If we exhaust local retries, D transfers the message to a global retrier service (gr). The global retrier then retries the message over a longer span of time. The goal of this tier is to try to outlast longer-lived outages with the hope of successfully delivering messages. By handing off this responsibility to the global retrier, service D can focus on delivering messages that are not facing issues. Note that service D may send messages to different remote services or endpoints. Hence, while one of the remote destinations may be facing an outage, others may be fully functional. Since this is a streaming system, the global retrier and service D are separated by Kafka topics, RI (Retry_In) and RO (Retry_Out).

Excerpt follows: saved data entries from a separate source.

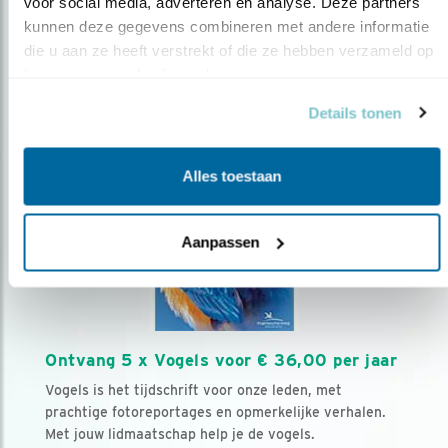
voor social media, adverteren en analyse. Deze partners 
Volg ons via social media
kunnen deze gegevens combineren met andere informatie 
die u aan ze heeft verstrekt of die ze hebben verzameld op 
basis van uw gebruik van hun services.
Details tonen
Alles toestaan
Aanpassen
Ontvang 5 x Vogels voor € 36,00 per jaar
Vogels is het tijdschrift voor onze leden, met
prachtige fotoreportages en opmerkelijke verhalen.
Met jouw lidmaatschap help je de vogels.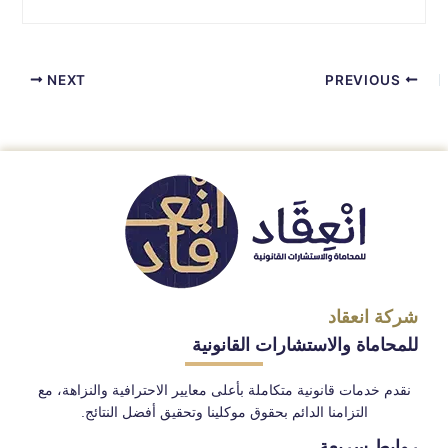
NEXT
PREVIOUS
شركة انعقاد
للمحاماة والاستشارات القانونية
نقدم خدمات قانونية متكاملة بأعلى معايير الاحترافية والنزاهة، مع
التزامنا الدائم بحقوق موكلينا وتحقيق أفضل النتائج.
روابط سريعة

The beauty of this approach is that in practice, we typically see much less than 1% global retries, typically much less than 0.1%. Therefore, even though these take longer, they don't affect our P95 end-to-end lag.
Scalability
At this point, we have a system that works well at a low scale. How does this system scale with increasing traffic? First, let's dispel a myth. There is no such thing as a system that can handle infinite scale. Many believe that you can achieve this type of goal by moving to AWS or some other hosted platform. The reality is that each account has some limits on it, so your traffic and throughput will be capped. In essence, each system is traffic-rated, no matter where it runs. The traffic rating is measured by running a load test against the system. We only achieve higher scale by iteratively running load tests and removing bottlenecks. When autoscaling, especially for data streams, we usually have two goals. Goal 1 is automatically scaling out to maintain low latency, for example, to minimize end-to-end lag. Goal 2 is to scale in and to reduce cost. For now, I'm going to focus on Goal 1. When autoscaling, there are a few things to consider; firstly, what can we auto-scale? At least for the last ten years or so, we have been able to auto-scale, at least in Amazon, compute. All of our compute nodes are auto-scalable. What about Kafka? Kafka currently does not support autoscaling, but it is something they're working on.
The most crucial part of autoscaling is picking the right metric to trigger autoscaling actions. To do that, we have to select a metric that preserves low latency, that goes up as traffic increases and goes down as the microservice scales out. In my experience, average CPU is the best measure. There are a few things to be wary of however. If your code has locks, code synchronization, or IO waits, there will be an issue. You may not be able to saturate the CPU on your box. As traffic increases, your CPU will reach a plateau. When that happens, autoscaling will stop, and your latency will increase. If you see this in your system, the simple way around it is to just lower your threshold below the CPU plateau. That will get you around this problem.
Conclusion
At this point, we have a system with non-functional requirements that we desire. While we've covered many key elements, we've left out many more: isolation, multi-level autoscaling with containers, streaming operators, and the cache architecture.